Françoise Ega

Françoise Ega (née Françoise Marcelle Modock le au Morne-Rouge et morte le  à Marseille) est une ouvrière, écrivaine et activiste sociale martiniquaise. Elle est connue pour son rôle de meneuse dans sa communauté et pour sa défense des personnes migrantes des Caraïbes en France. Depuis sa mort, ses écrits, qui explorent les thèmes de l'aliénation, de l'exploitation et du nationalisme, sont reconnus comme une voix importante pour les femmes antillaises françaises dans la période entre la fin de la Seconde Guerre mondiale et la fin de la colonisation.

Françoise Ega
Biographie
Naissance
Décès
Nom de naissance
Françoise Marcelle Modock
Nationalité
Activités
Militante sociale, écrivaine

Début de vie

Françoise Marcelle Modock naît le au Morne-Rouge en Martinique[1]. Ses parents sont Déhé Partel, couturière, et Claude Modock, garde-chasse[2]. Elle grandit en Martinique et prend un cours de secrétariat. Elle obtient un diplôme de dactylographie avant de déménager en métropole pendant la Seconde Guerre mondiale. Elle y rencontre[3] Franz Ega et l'épouse le 8 mai 1946 à Paris[1][2]. Son mari est soldat, ce qui conduit le couple à vivre dans plusieurs pays d'Afrique avant de s'installer à Marseille[4], où quatre de leurs cinq enfants sont nés[2].

Carrière

Ega est très impliquée dans la communauté des Caraïbes à Marseille. Elle a fondé des programmes de soutien après l'école pour les enfants et a offert à des enfants des cours de catéchisme catholique. Elle est l'organisatrice de l'équipe de football  de la Guyane et des Antilles françaises. Elle fonde deux organisations : l’Amicale des travailleurs antillais et guyanais (AMITAG) et l'Association culturelle et sportive antillo-guyanaise (ACSAG), afin de favoriser la participation de migrants en provenance des Antilles et de la Guyane française dans les manifestations sportives et culturelles[1][2]. Ega aide également  les migrants avec les formalités administratives et les transactions liées à l'exercice de leurs activités quotidiennes, et donne des cours d'alphabétisation à des adultes.
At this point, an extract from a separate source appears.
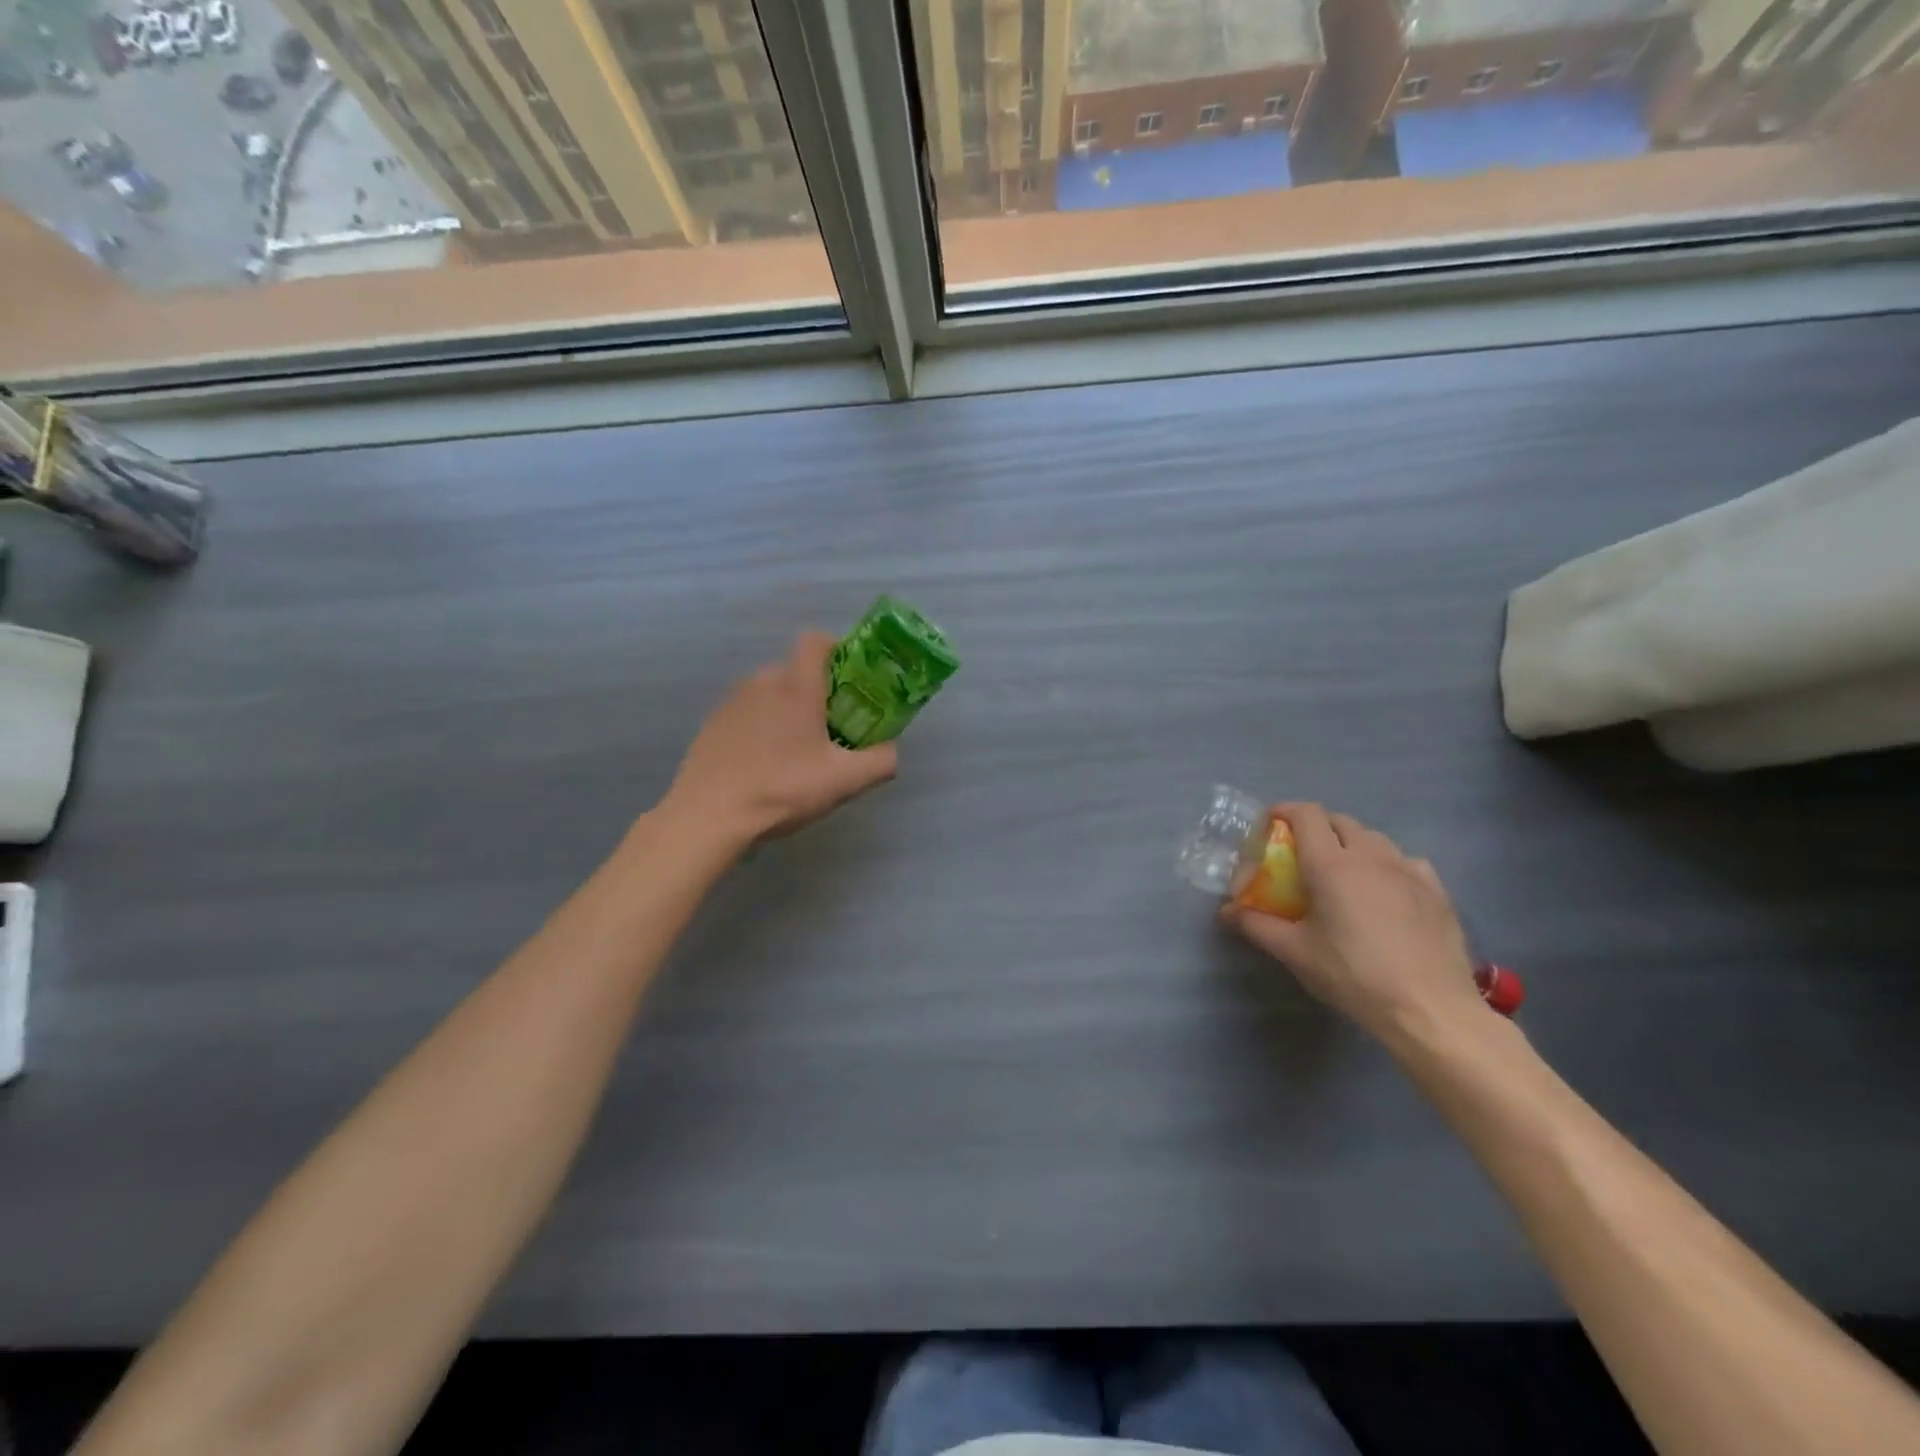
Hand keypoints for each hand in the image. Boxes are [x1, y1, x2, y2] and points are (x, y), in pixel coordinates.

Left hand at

Active dans la politique et les activités de l'union, elle a fortement plaidé pour la protection des espaces publics, comme des parcs, des piscines et des stades[1]. Elle travaille avec Séverin Montarello pour créer l'Espace culturel Busserine[5], le premier centre de voisinage dans la région[3].

Romans autobiographies

Dans les années 1960, Ega écrit deux romans autobiographiques, Le Temps des Madras (1966) et Lettres à une noire, qui n'est publié qu'après sa mort en 1978[1]. Le premier est une série de poèmes, qui traite des expériences de l'enfance d'Ega en Martinique[2]. Dans Lettres à une noire, elle explore les thèmes communs à de nombreux migrants caribéens dans la période d'après-guerre: l'aliénation, l'exploitation, la migration, le nationalisme, le classisme, le racisme et le genre[6]. Après avoir écouté des femmes migrantes relatant leurs difficultés en tant que domestiques, Ega devient femme de ménage en vue d'écrire son expérience[7]. Elle se décrit dans Lettres à une noire comme femme, nègre, et femme de ménage (cet ordre revêt pour elle une grande importance) pour montrer qu'elle n'a pas d'autorité, pas de droits et pas de nom. Le roman relate le traitement enduré par les domestiques noirs, dans un monde où leur travail est important, mais ils ne le sont pas eux-mêmes et où les travailleuses sont censées réaliser silencieusement des tâches en ignorant leurs propres besoins de nourriture ou de confort, comme si ce travail était fait non pas par des personnes humaines, mais par des objets sans nom[8]. Ses œuvres, ainsi que celles d'autres écrivains et écrivaines contemporaines des Caraïbes, critiquent la manière dont la France administre ses colonies après la guerre. Ega parle de la stratification de la société, de la faiblesse des salaires payés aux personnes migrantes et du manque d'éducation[6].

 Mort et héritage

Ega meurt le 8 mars 1976 à Marseille[2]. Après sa mort, une plaque est posée pour commémorer ses œuvres au Centre culturel Busserine et un comité est créé pour entretenir la mémoire de son œuvre. Le comité continue à publier des œuvres posthumes. En 1978 paraît Lettres à une noire, en 1992 Le Pin de Magneu et en 2000 Le Mam'Ega. Le comité publie L'alizé ne soufflait plus, qui explore les expériences de couple d'une jeune Martiniquaise en France à la fin de la guerre[1].